Address: Baambrugse Zuwe 141I, 3645 AE Vinkeveen, Netherlands

 

Challenges of cold-water freediving

The waters around Vancouver can be as warm as 20+ degrees Celsius. Unfortunately it is only the top five to ten meters of water that are this warm. Below that surface layer, which only exists in summer, it is a balmy 5 – 8 degrees Celsius (that’s about 40 degrees Fahrenheit). In other places in BC, there is no warm surface layer. BC properly qualifies as cold-water freediving. Because of the cold, BC divers are usually not in the water for more than 50 minutes in the winter, or two hours in the summer.

One of my first dives was at Porteau Cove with @toddkabaluk. I think this was in early February, 2014 (write up here). We were in the water for about 50 minutes. Tkaba was rocking the cold with a 3 mm suit and an extra 3 mm vest and I was in my old surf suit 9 mm on the core, 4.5 on the limbs). When we got out of the water we drove back to Vancouver with the heater in the car blasting. I spent the rest of the day having dinner sized meals in between naps. I don’t think I have ever eaten more in a single day apart from maybe the day after one of my 20 hour orienteering races. The cold is a force to reckon with.

Countering the cold with proper freediving gear

There are a few ways to manage the cold, but all solutions of course are temporary. The first thing to do is to make sure you are using an adequate wetsuit, at least 5 mm in winter, including warm booties and gloves (or mittens). Divers who want to have one suit to dive in year-round will often choose a 5 mm wetsuit. These can be bought with waist high pants or long john pants. The benefit of a long john is that you get twice the thickness on your chest and back and you can keep your core warmer that way. If you are not that good with cold or you want to maximize your winter dive-time you can get wetsuits as thick as 7.5 mm. I wear a 5 mm suit with waist high pants, and a 3 mm sleeveless vest underneath.

Keep in mind that every extra bit of neoprene you wear will be balanced with extra weights. If you are a natural floater, you are going to have a lot of weight on you if you are in a 7.5 mm suit. Remember also, that the suit compresses at depth and becomes negatively buoyant. If you are diving with a thick suit and a lot of weight you have to work hard to come back to the surface. Always be careful and mindful when diving with new gear.

There’s a freediving fin for every season

I used a pair of plastic cressi gara 3000 fins until a few months ago. Because I am a natural sinker and I have heavy legs, I always kicked. When I switched to an Orca Dol-Fin I found out that that kicking kept me warm. The Orca Dol-fin I use was originally owned by Eric Fattah (see his review on the Orca here) and he added 2 pounds of incompressible buoyancy to the fin. My bottom time with the Dol-Fin is longer, and my dives are more relaxed, but my total dive-time has decreased because I get cold faster. If I want to do shallower dives and stay in the water longer, I have to resort to my plastic flaps. Line-diving and depth training is a no-go in winter.

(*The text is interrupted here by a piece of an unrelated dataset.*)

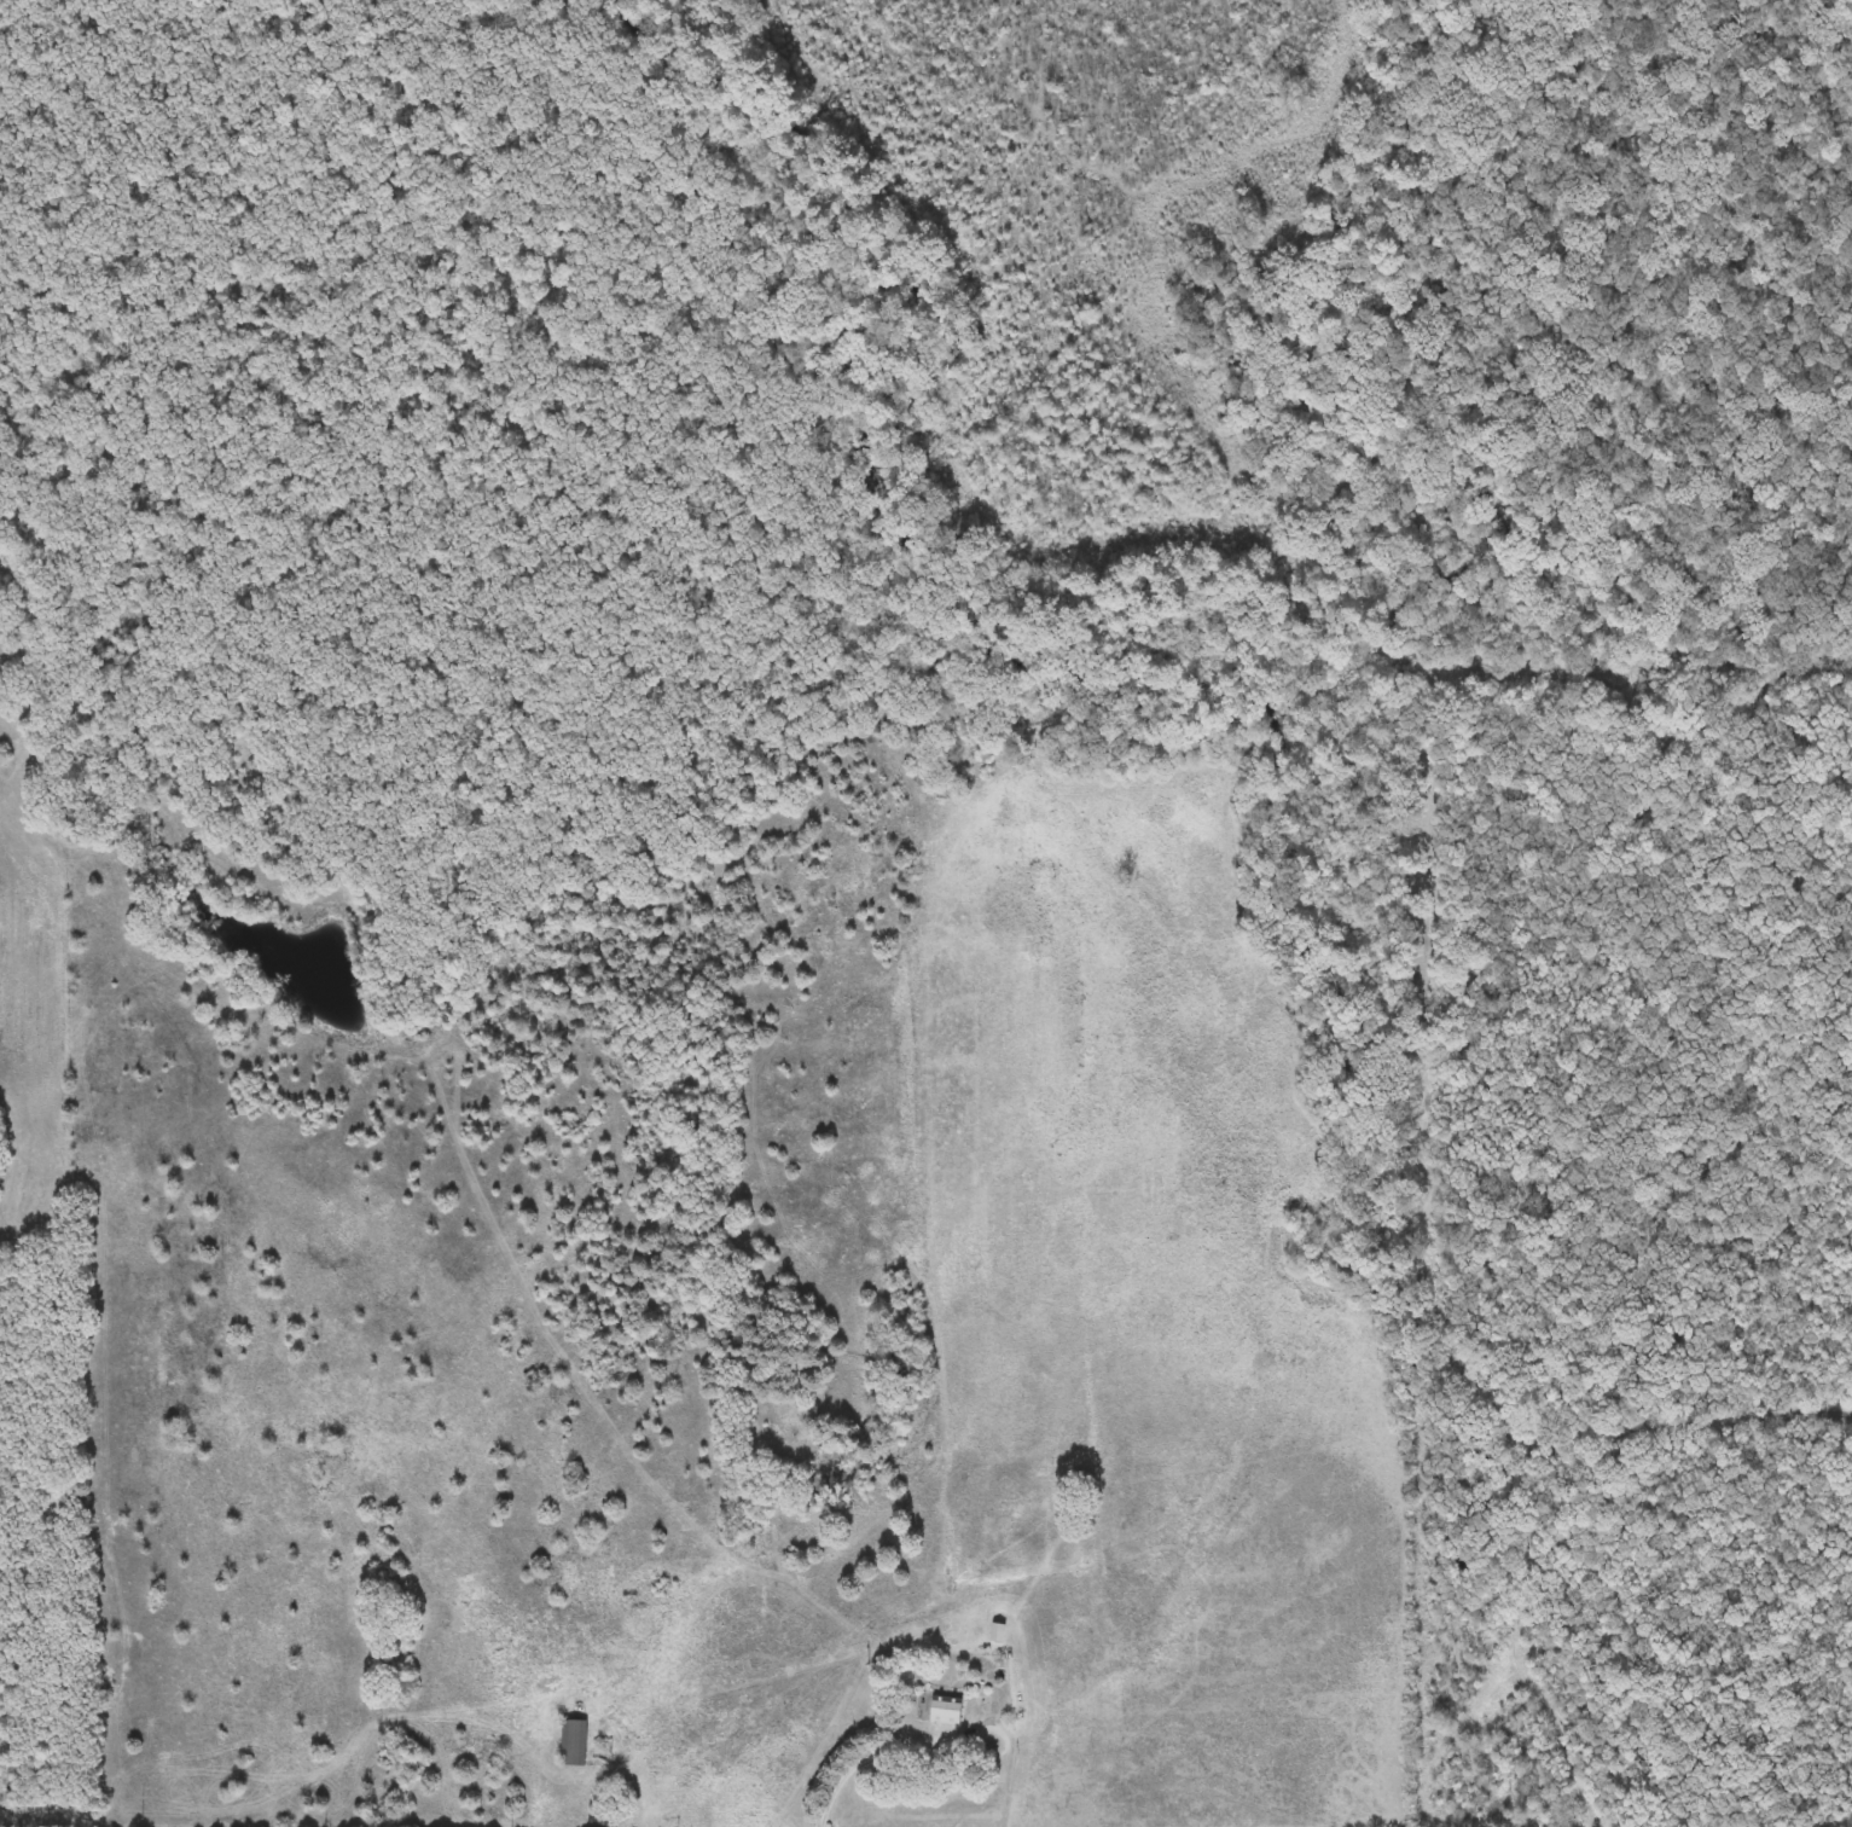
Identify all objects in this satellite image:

What to eat before freediving

Food and freediving is tricky. When you are in very cold water your basal metabolic rate needs to go up so that you can produce extra heat. What better way to burn off energy than burning sugars? They are easy to replenish (Gatorade or any other type of sugary drink will do) and easy to burn (they are dissolved in your blood stream instantly). There is of course a downside to this too. Digestion requires oxygen, and if you normally on a low sugar diet you will get a sugar high that will make it harder to dive.

I like diving on an empty stomach best. I usually do not eat before freediving in summer, but if I don’t have any energy readily available in winter I’ll be cold as soon as I get in the water. What is the right thing to do? Freeze, dive with a (half-) full gut, or keep a bottle of Gatorade in the dive float?

Other tips for keeping warm that I have heard but not tried:

  • Stuffing your wetsuit with heating pads
  • Keeping your wetsuit in an eski with warm water before diving (at the very least it helps being warm right at the start of your dive!)